__Extract__:
=======
POZ recently announced its 25th anniversary. It first published in April 1994. That date is a 25-year anniversary for me too. Not for when I was diagnosed; that was September 1993. Not when I became HIV-positive, I’m guessing about five years before that. No, it’s been 25 years since I first took baby steps as a budding activist, my first real exposure to the entity that is the HIV community.
My activism is winding down now. Like the Garth Brooks song “The Dance” quoted in that first issue of POZ: “And now I’m glad I didn’t know the way it all would end/ the way it all would go/ our lives are better left to chance/ I could have missed the pain, but I’d of had to miss the dance.”
=======
__Problems and tasks__:
A – Could you set down, word for word, the part of the anniversary piece that opens with the words containing "POZ recently announced" and closes with "the HIV community."?
B – How would you put this sentence from the anniversary piece into Spanish: "That date is a 25-year anniversary for me too."

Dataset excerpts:
=======
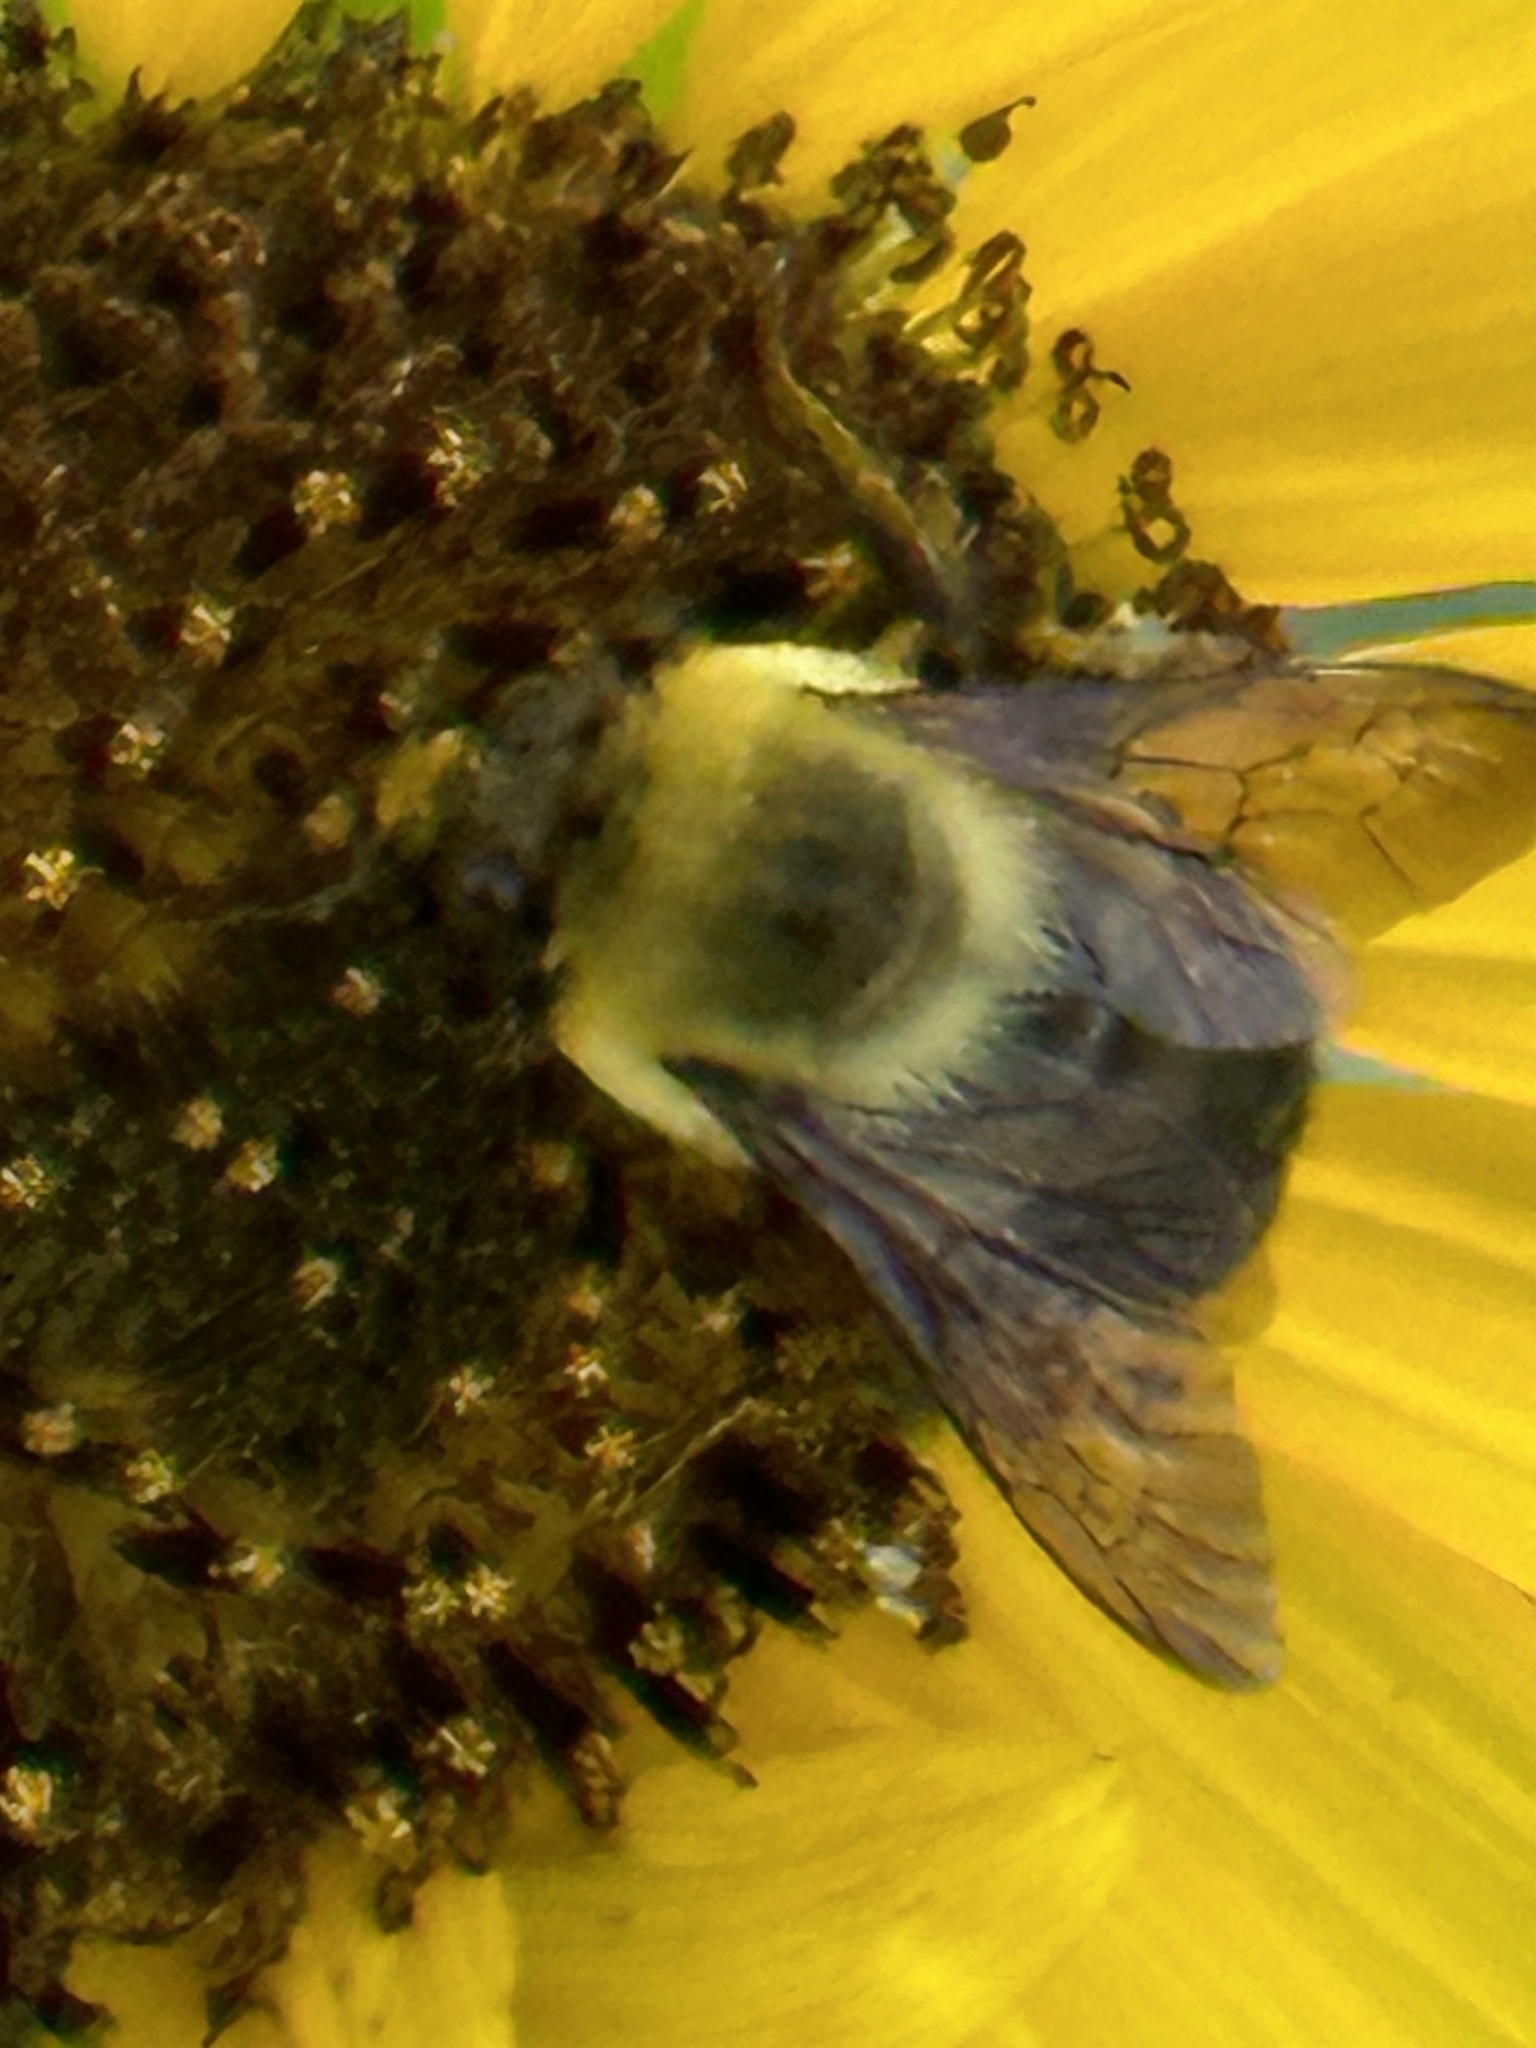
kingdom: Animalia
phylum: Arthropoda
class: Insecta
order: Hymenoptera
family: Apidae
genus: Bombus
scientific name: Bombus griseocollis
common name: Brown-belted bumble bee
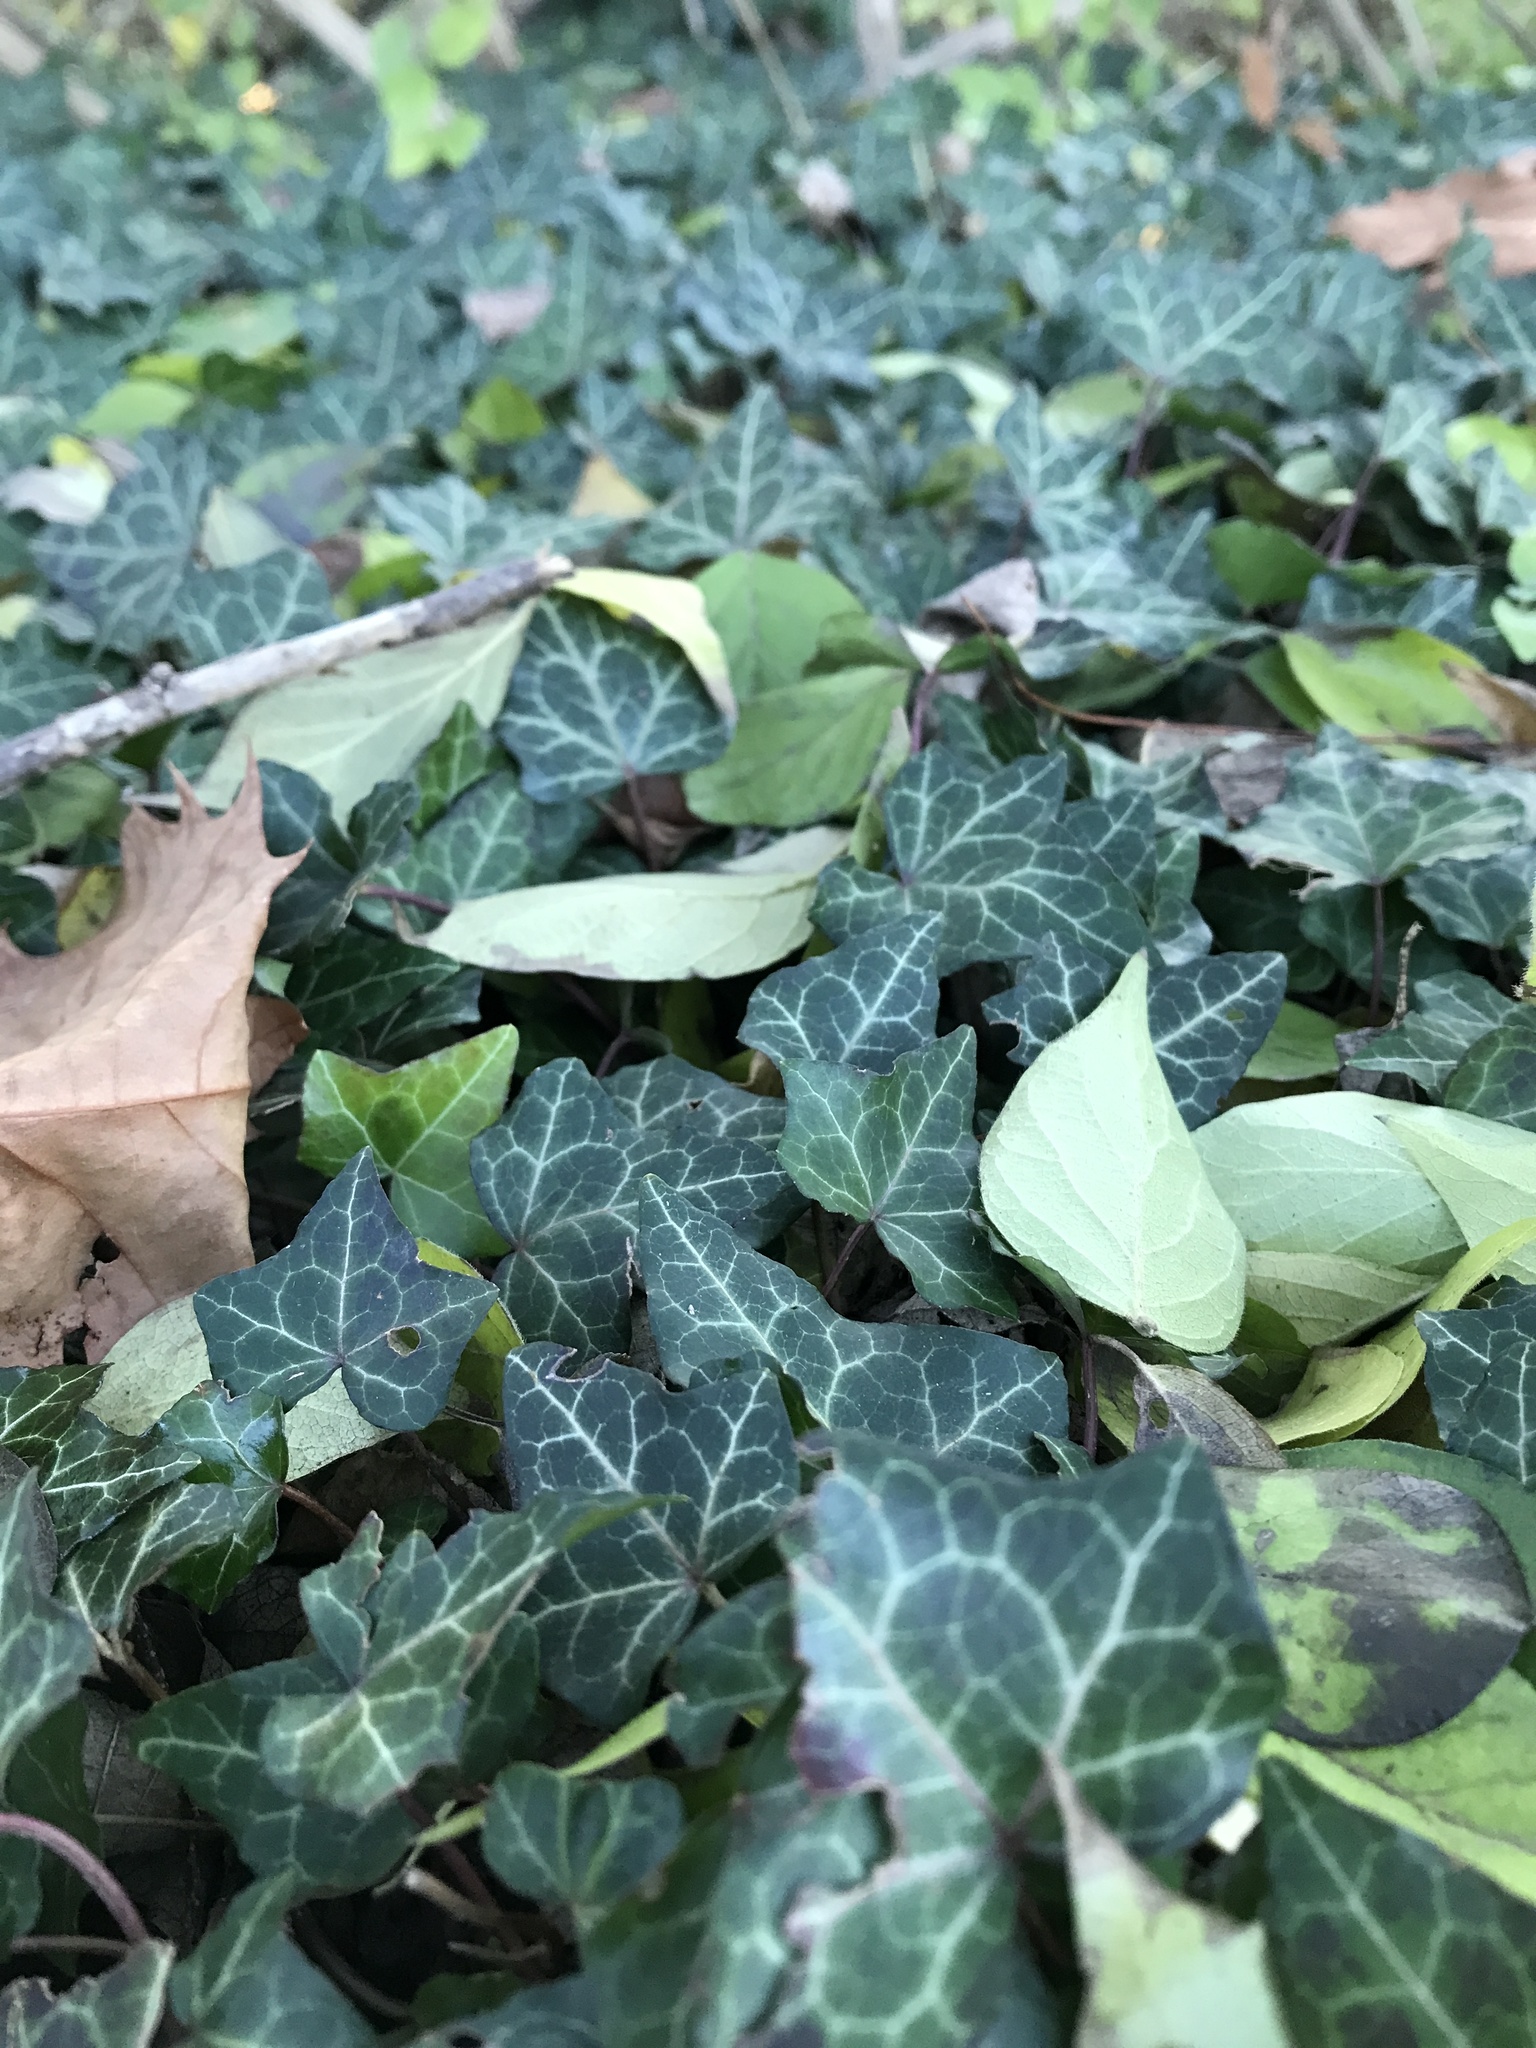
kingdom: Plantae
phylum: Tracheophyta
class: Magnoliopsida
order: Apiales
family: Araliaceae
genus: Hedera
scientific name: Hedera helix
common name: Ivy
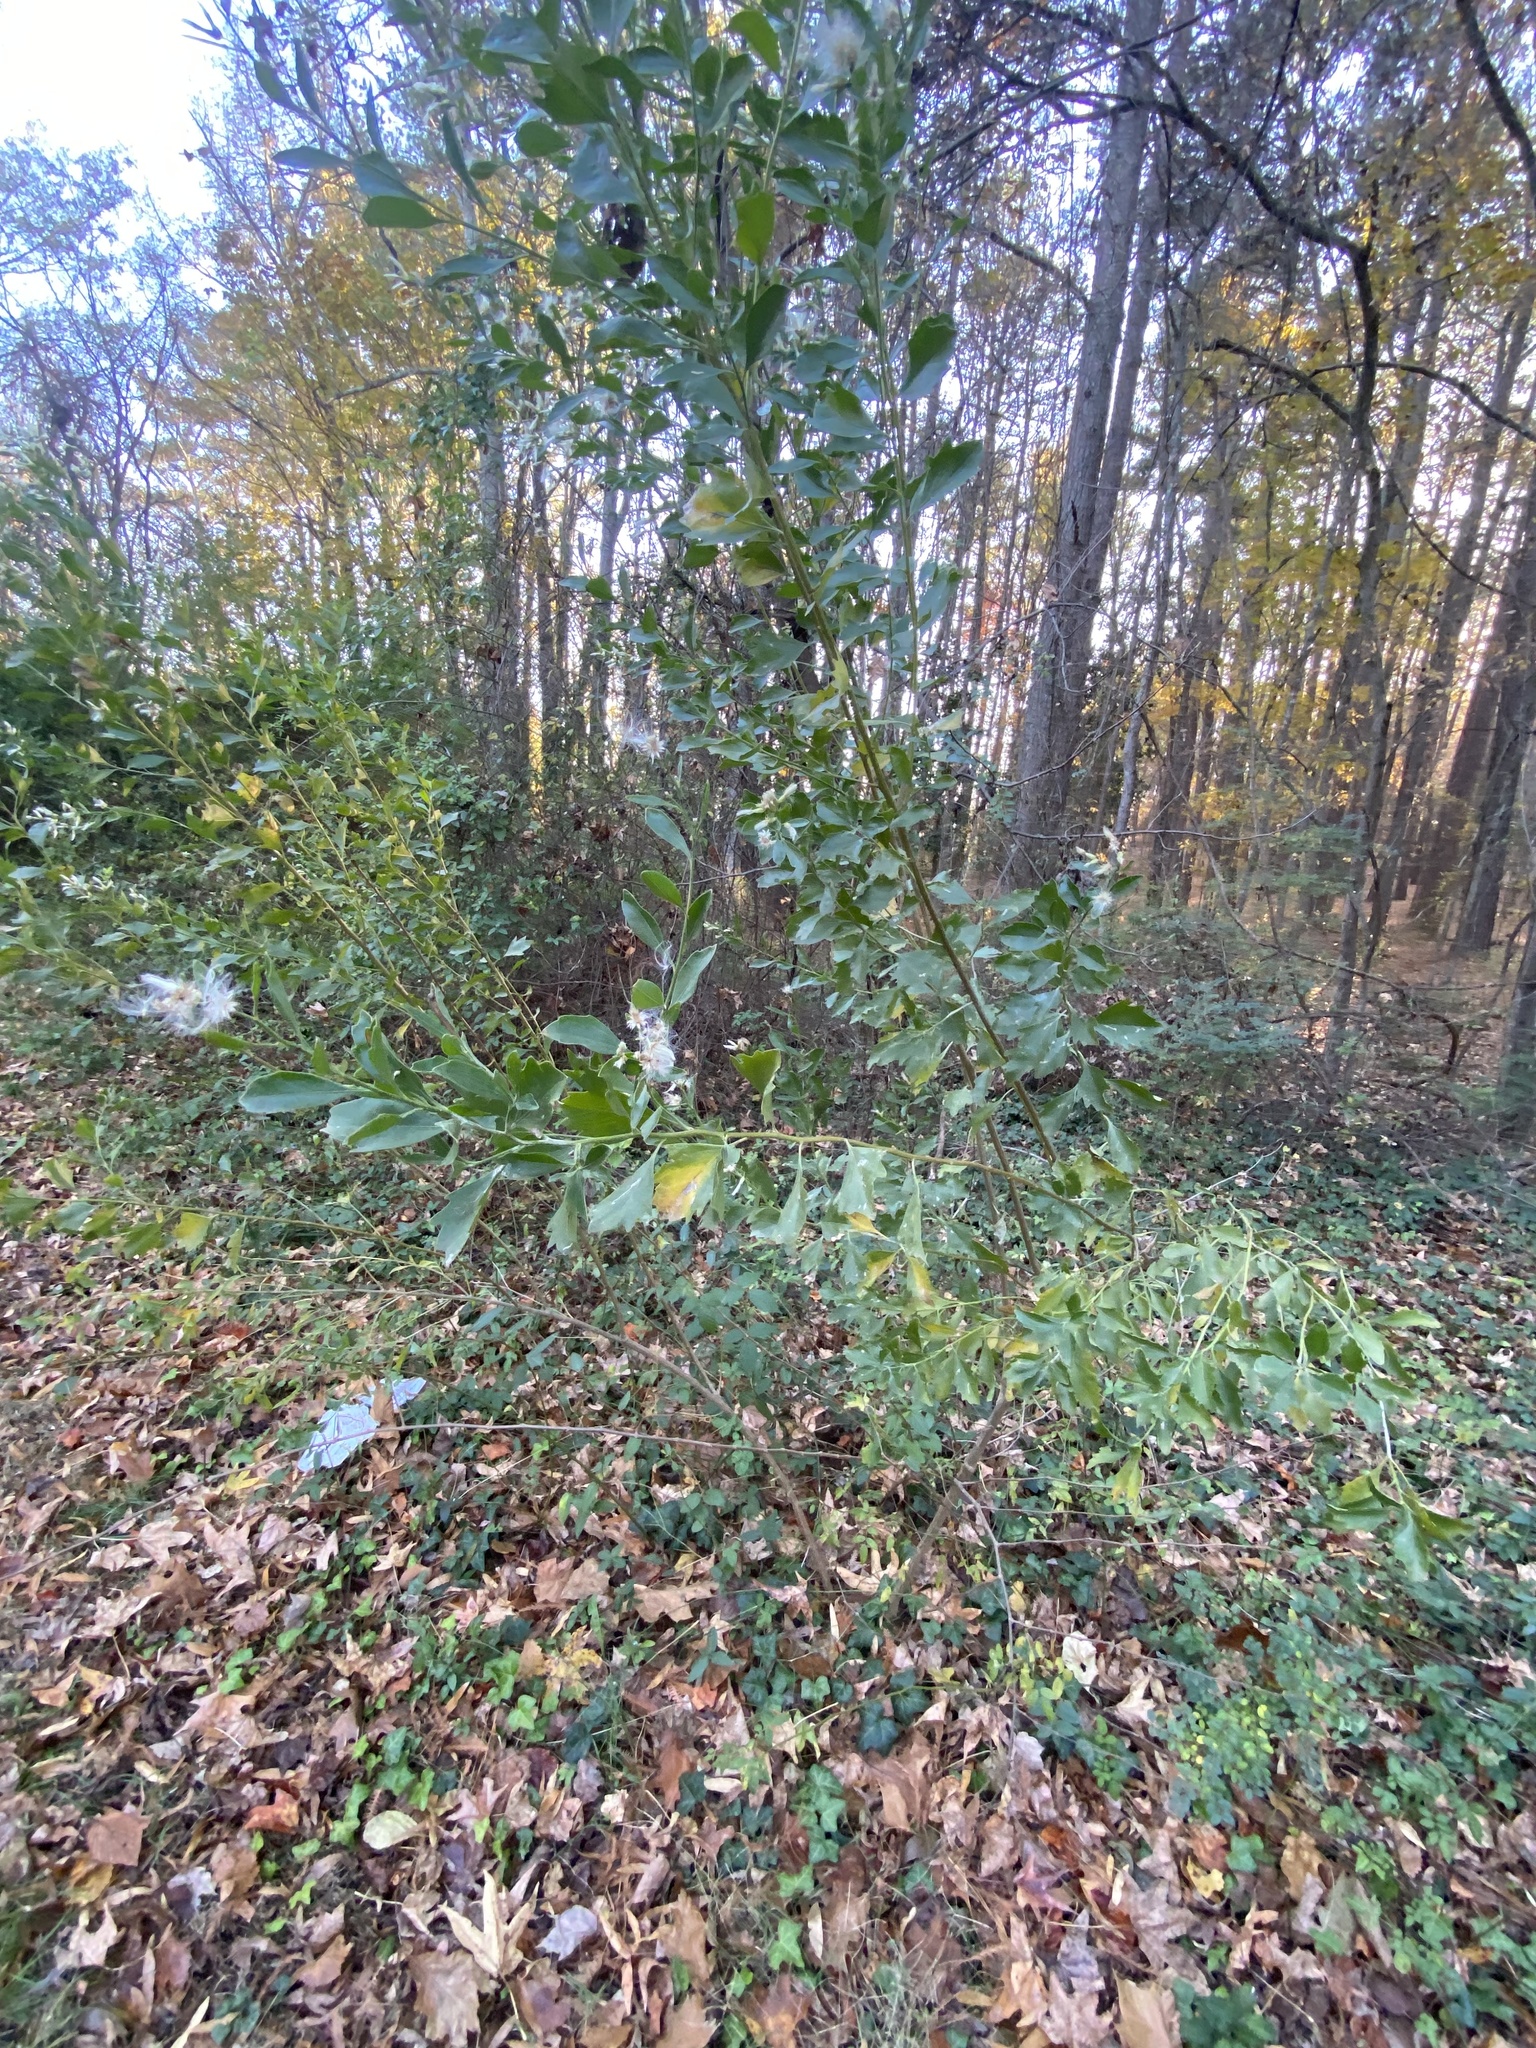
=======
__Task-by-task results__:
A –
POZ recently announced its 25th anniversary. It first published in April 1994. That date is a 25-year anniversary for me too. Not for when I was diagnosed; that was September 1993. Not when I became HIV-positive, I’m guessing about five years before that. No, it’s been 25 years since I first took baby steps as a budding activist, my first real exposure to the entity that is the HIV community.

B – Esa fecha también es un aniversario de 25 años para mí.